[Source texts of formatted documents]
Start of Block

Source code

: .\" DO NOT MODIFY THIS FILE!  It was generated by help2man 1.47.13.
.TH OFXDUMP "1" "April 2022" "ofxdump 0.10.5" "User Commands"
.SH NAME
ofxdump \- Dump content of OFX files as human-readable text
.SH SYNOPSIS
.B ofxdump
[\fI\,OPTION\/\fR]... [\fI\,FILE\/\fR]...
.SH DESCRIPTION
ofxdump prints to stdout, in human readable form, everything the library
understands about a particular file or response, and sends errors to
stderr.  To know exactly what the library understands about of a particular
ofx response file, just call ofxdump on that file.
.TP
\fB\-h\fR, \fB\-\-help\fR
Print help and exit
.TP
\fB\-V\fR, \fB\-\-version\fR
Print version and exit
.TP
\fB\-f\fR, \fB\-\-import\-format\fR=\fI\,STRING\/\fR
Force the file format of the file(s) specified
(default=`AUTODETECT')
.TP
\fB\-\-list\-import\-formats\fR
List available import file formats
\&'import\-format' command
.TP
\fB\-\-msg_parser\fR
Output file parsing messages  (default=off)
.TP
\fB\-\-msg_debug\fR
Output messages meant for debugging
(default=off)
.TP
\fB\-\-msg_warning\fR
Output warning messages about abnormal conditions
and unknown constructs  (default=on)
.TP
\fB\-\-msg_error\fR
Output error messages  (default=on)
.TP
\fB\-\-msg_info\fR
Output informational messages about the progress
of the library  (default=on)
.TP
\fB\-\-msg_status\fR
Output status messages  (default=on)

End of Block

• Task description
Give back all of the data above without any alteration.

• Solution
Source code

: .\" DO NOT MODIFY THIS FILE!  It was generated by help2man 1.47.13.
.TH OFXDUMP "1" "April 2022" "ofxdump 0.10.5" "User Commands"
.SH NAME
ofxdump \- Dump content of OFX files as human-readable text
.SH SYNOPSIS
.B ofxdump
[\fI\,OPTION\/\fR]... [\fI\,FILE\/\fR]...
.SH DESCRIPTION
ofxdump prints to stdout, in human readable form, everything the library
understands about a particular file or response, and sends errors to
stderr.  To know exactly what the library understands about of a particular
ofx response file, just call ofxdump on that file.
.TP
\fB\-h\fR, \fB\-\-help\fR
Print help and exit
.TP
\fB\-V\fR, \fB\-\-version\fR
Print version and exit
.TP
\fB\-f\fR, \fB\-\-import\-format\fR=\fI\,STRING\/\fR
Force the file format of the file(s) specified
(default=`AUTODETECT')
.TP
\fB\-\-list\-import\-formats\fR
List available import file formats
\&'import\-format' command
.TP
\fB\-\-msg_parser\fR
Output file parsing messages  (default=off)
.TP
\fB\-\-msg_debug\fR
Output messages meant for debugging
(default=off)
.TP
\fB\-\-msg_warning\fR
Output warning messages about abnormal conditions
and unknown constructs  (default=on)
.TP
\fB\-\-msg_error\fR
Output error messages  (default=on)
.TP
\fB\-\-msg_info\fR
Output informational messages about the progress
of the library  (default=on)
.TP
\fB\-\-msg_status\fR
Output status messages  (default=on)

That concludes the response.